(Per-instance keypoint data)
----------------

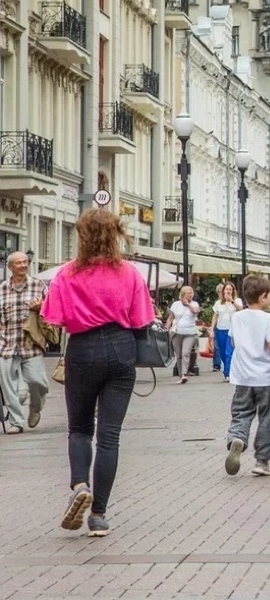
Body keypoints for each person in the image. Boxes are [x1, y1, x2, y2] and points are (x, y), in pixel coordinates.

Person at [41, 209, 156, 537]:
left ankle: (80, 485)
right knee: (109, 436)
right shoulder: (130, 273)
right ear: (115, 234)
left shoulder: (66, 273)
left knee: (79, 428)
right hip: (121, 348)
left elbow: (53, 318)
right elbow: (142, 320)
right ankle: (99, 516)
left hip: (82, 348)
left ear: (82, 236)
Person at [223, 274, 270, 478]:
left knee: (241, 412)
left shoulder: (237, 317)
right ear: (263, 296)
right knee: (268, 417)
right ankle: (262, 460)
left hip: (242, 376)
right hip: (266, 377)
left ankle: (237, 438)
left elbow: (233, 342)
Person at [0, 250, 49, 433]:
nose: (23, 265)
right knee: (8, 386)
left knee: (38, 383)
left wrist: (41, 307)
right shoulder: (2, 288)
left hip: (32, 343)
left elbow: (53, 310)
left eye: (25, 262)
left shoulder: (38, 285)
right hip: (6, 344)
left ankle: (36, 408)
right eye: (18, 263)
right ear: (10, 267)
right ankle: (16, 422)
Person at [166, 286, 200, 385]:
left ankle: (185, 373)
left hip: (190, 332)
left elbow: (195, 311)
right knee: (179, 355)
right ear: (183, 294)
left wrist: (188, 304)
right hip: (177, 332)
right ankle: (181, 376)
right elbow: (170, 318)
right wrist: (166, 328)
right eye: (188, 293)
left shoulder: (194, 304)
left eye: (191, 293)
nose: (190, 295)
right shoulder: (176, 304)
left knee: (185, 353)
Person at [211, 282, 242, 382]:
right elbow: (215, 316)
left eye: (230, 289)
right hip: (221, 329)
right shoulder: (218, 303)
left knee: (229, 352)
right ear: (223, 291)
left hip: (232, 330)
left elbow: (241, 309)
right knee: (222, 352)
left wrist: (231, 301)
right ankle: (228, 369)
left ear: (233, 291)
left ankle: (228, 373)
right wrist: (212, 329)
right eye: (226, 289)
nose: (228, 291)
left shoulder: (237, 301)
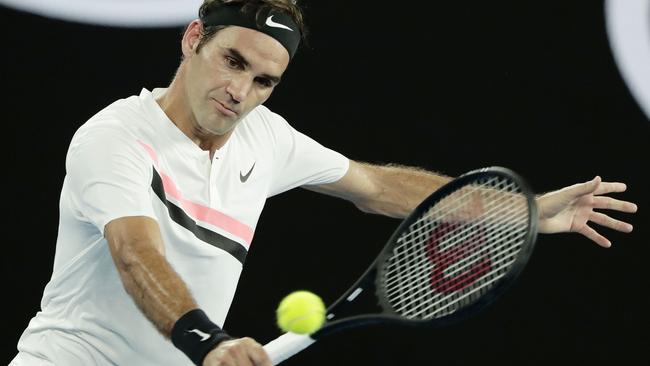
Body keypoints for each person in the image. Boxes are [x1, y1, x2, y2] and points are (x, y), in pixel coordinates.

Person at [10, 0, 638, 365]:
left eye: (264, 81)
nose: (240, 92)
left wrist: (521, 210)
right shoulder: (115, 135)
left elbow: (377, 187)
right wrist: (208, 343)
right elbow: (134, 253)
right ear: (194, 39)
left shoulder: (266, 138)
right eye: (233, 61)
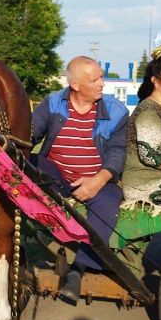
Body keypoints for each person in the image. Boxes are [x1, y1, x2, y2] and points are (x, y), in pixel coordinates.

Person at [31, 56, 128, 271]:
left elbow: (118, 150)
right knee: (27, 161)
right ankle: (38, 234)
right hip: (56, 177)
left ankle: (81, 268)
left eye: (101, 78)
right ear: (75, 84)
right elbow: (30, 135)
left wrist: (98, 180)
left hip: (96, 180)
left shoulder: (116, 111)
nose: (102, 83)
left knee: (109, 201)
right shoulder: (53, 103)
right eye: (95, 80)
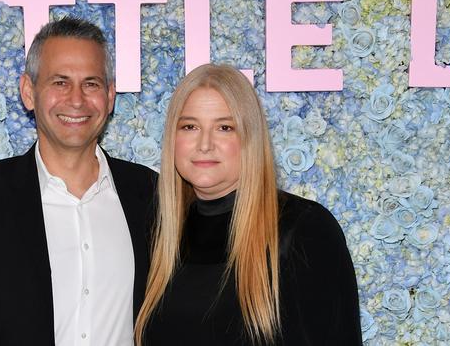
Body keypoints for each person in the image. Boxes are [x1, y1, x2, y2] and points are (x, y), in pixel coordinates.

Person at [0, 17, 157, 346]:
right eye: (60, 82)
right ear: (29, 92)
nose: (77, 99)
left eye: (91, 83)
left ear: (110, 97)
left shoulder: (152, 194)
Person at [134, 64, 362, 345]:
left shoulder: (303, 229)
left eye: (225, 127)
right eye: (190, 126)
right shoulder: (159, 233)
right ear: (173, 138)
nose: (204, 144)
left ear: (250, 139)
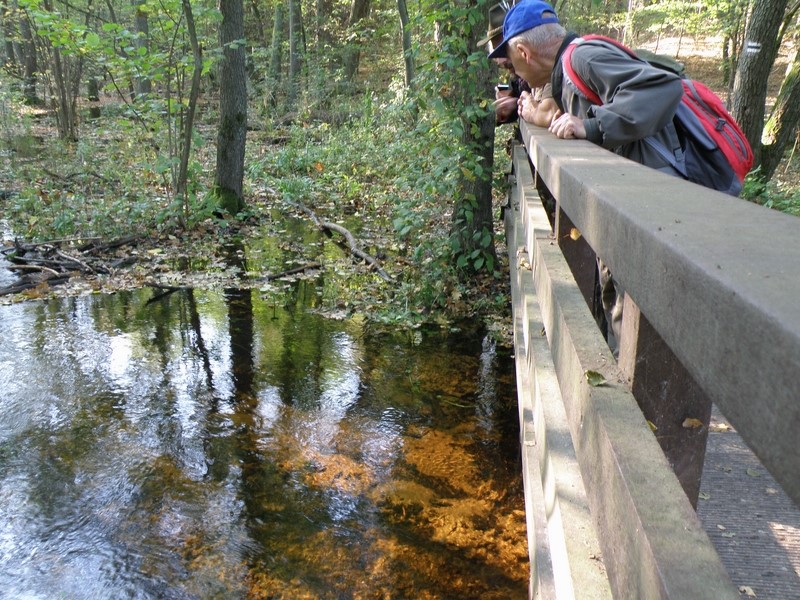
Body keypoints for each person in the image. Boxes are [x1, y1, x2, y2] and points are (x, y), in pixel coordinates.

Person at [488, 0, 686, 352]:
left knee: (640, 323)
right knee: (619, 310)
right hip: (629, 206)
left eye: (512, 62)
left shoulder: (582, 58)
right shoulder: (566, 72)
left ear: (524, 51)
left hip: (655, 209)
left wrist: (593, 125)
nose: (514, 74)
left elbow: (665, 87)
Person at [482, 2, 560, 127]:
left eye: (505, 48)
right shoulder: (532, 75)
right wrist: (516, 102)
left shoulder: (553, 64)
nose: (500, 61)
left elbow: (550, 114)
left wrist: (527, 106)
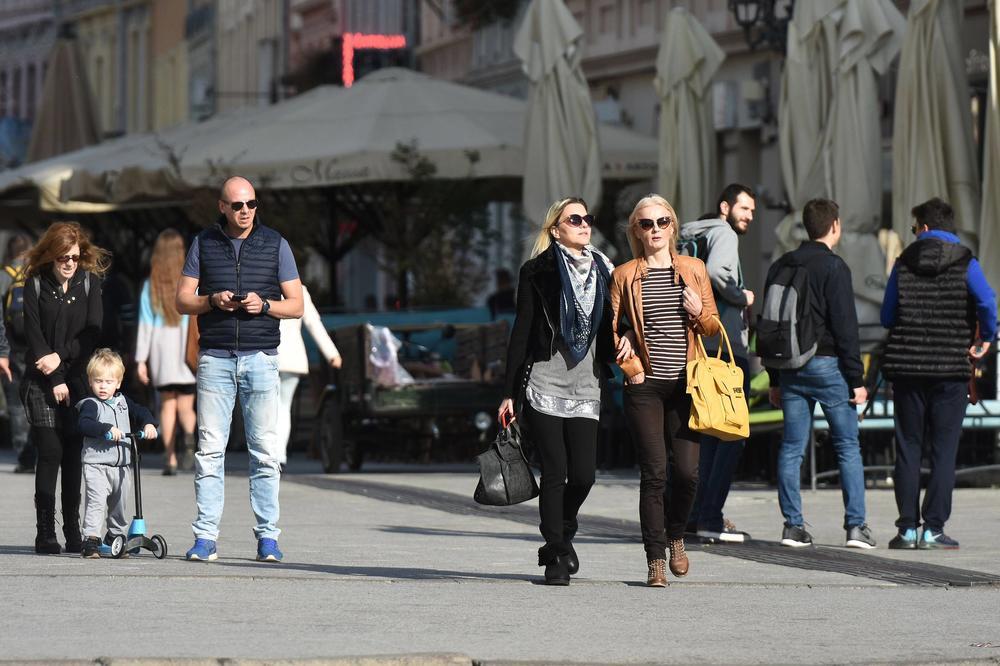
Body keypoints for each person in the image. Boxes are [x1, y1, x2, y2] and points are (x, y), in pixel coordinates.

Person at [176, 176, 303, 563]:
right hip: (215, 356)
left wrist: (263, 305)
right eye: (237, 205)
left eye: (250, 204)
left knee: (264, 451)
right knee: (209, 451)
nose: (245, 211)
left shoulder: (276, 244)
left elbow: (295, 304)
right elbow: (182, 300)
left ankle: (268, 538)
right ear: (222, 207)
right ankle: (205, 538)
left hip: (261, 357)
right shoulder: (203, 243)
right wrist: (211, 300)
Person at [497, 197, 621, 586]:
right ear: (556, 229)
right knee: (555, 471)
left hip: (587, 383)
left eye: (587, 218)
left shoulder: (606, 270)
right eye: (575, 219)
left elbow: (617, 324)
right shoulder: (537, 272)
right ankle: (554, 555)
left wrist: (627, 343)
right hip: (544, 381)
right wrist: (508, 392)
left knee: (584, 475)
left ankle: (563, 531)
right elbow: (521, 332)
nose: (585, 224)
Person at [610, 194, 720, 587]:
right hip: (645, 387)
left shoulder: (693, 268)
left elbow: (712, 327)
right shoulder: (624, 274)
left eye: (661, 222)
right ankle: (655, 559)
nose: (654, 230)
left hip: (688, 385)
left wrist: (698, 312)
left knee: (688, 474)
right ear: (635, 231)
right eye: (646, 224)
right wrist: (631, 364)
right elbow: (612, 330)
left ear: (672, 226)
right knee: (654, 473)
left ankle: (677, 536)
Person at [880, 198, 996, 550]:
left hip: (907, 367)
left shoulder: (903, 264)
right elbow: (988, 303)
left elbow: (887, 316)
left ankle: (906, 530)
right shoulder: (966, 262)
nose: (913, 234)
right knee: (944, 450)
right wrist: (987, 338)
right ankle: (933, 529)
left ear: (925, 228)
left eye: (914, 228)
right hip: (950, 369)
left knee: (908, 448)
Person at [767, 198, 874, 549]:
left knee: (792, 448)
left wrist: (774, 378)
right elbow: (846, 328)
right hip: (828, 366)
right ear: (835, 226)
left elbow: (770, 324)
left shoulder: (782, 263)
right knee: (847, 446)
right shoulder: (834, 267)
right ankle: (856, 527)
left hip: (791, 369)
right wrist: (857, 381)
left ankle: (793, 526)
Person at [677, 184, 757, 543]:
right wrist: (742, 295)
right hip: (723, 347)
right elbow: (718, 273)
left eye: (752, 211)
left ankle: (695, 515)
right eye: (744, 209)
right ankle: (710, 516)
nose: (749, 216)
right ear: (725, 207)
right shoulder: (723, 234)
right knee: (731, 434)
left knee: (706, 434)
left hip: (695, 347)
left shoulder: (691, 236)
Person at [22, 222, 108, 554]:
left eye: (74, 256)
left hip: (76, 379)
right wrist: (53, 374)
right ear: (51, 256)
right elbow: (33, 333)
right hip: (41, 379)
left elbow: (92, 332)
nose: (69, 263)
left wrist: (61, 360)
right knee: (50, 453)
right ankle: (45, 531)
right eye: (62, 257)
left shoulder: (89, 283)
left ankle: (72, 528)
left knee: (73, 455)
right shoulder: (35, 282)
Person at [76, 349, 158, 558]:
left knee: (119, 503)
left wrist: (148, 423)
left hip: (121, 466)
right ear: (90, 382)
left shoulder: (123, 401)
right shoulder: (90, 405)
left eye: (108, 382)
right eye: (98, 381)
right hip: (97, 465)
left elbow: (141, 411)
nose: (103, 386)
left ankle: (114, 536)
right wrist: (105, 429)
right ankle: (91, 540)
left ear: (118, 383)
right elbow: (84, 425)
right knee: (96, 501)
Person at [135, 229, 197, 475]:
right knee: (186, 406)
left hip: (161, 353)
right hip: (186, 351)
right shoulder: (190, 282)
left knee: (167, 406)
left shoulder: (151, 287)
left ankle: (169, 457)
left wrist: (141, 360)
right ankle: (190, 437)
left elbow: (145, 325)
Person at [276, 283, 341, 468]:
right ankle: (279, 455)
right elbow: (313, 322)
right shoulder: (299, 289)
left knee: (264, 409)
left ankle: (268, 454)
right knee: (283, 407)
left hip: (264, 357)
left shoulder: (259, 284)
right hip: (292, 358)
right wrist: (332, 354)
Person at [1, 233, 33, 473]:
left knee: (15, 403)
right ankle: (38, 448)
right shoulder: (37, 274)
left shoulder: (3, 277)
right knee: (37, 399)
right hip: (34, 348)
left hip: (9, 349)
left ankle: (23, 455)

----------------

● EXERCISE DESCRIPTION:
Retype the entries above exactly, starting at their first line and ending with the line that holds "right ankle: (228, 369)"; pictures stay out.

● RESULT BELOW:
Body keypoints for each person in the image. Boxes are [x1, y1, x2, y2] and points are (x, y), in pixel coordinates.

Person at [41, 209, 156, 537]:
left ankle: (80, 485)
right knee: (109, 436)
right shoulder: (130, 273)
right ear: (115, 234)
left shoulder: (66, 273)
left knee: (79, 428)
right hip: (121, 348)
left elbow: (53, 318)
right elbow: (142, 320)
right ankle: (99, 516)
left hip: (82, 348)
left ear: (82, 236)
Person at [223, 274, 270, 478]:
left knee: (241, 412)
left shoulder: (237, 317)
right ear: (263, 296)
right knee: (268, 417)
right ankle: (262, 460)
left hip: (242, 376)
right hip: (266, 377)
left ankle: (237, 438)
left elbow: (233, 342)
Person at [0, 250, 49, 433]:
nose: (23, 265)
right knee: (8, 386)
left knee: (38, 383)
left wrist: (41, 307)
right shoulder: (2, 288)
left hip: (32, 343)
left elbow: (53, 310)
left eye: (25, 262)
left shoulder: (38, 285)
right hip: (6, 344)
left ankle: (36, 408)
right eye: (18, 263)
right ear: (10, 267)
right ankle: (16, 422)
Person at [166, 286, 200, 385]:
left ankle: (185, 373)
left hip: (190, 332)
left elbow: (195, 311)
right knee: (179, 355)
right ear: (183, 294)
left wrist: (188, 304)
right hip: (177, 332)
right ankle: (181, 376)
right elbow: (170, 318)
right wrist: (166, 328)
right eye: (188, 293)
left shoulder: (194, 304)
left eye: (191, 293)
nose: (190, 295)
right shoulder: (176, 304)
left knee: (185, 353)
Person at [211, 282, 242, 382]:
right elbow: (215, 316)
left eye: (230, 289)
right hip: (221, 329)
right shoulder: (218, 303)
left knee: (229, 352)
right ear: (223, 291)
left hip: (232, 330)
left elbow: (241, 309)
right knee: (222, 352)
left wrist: (231, 301)
right ankle: (228, 369)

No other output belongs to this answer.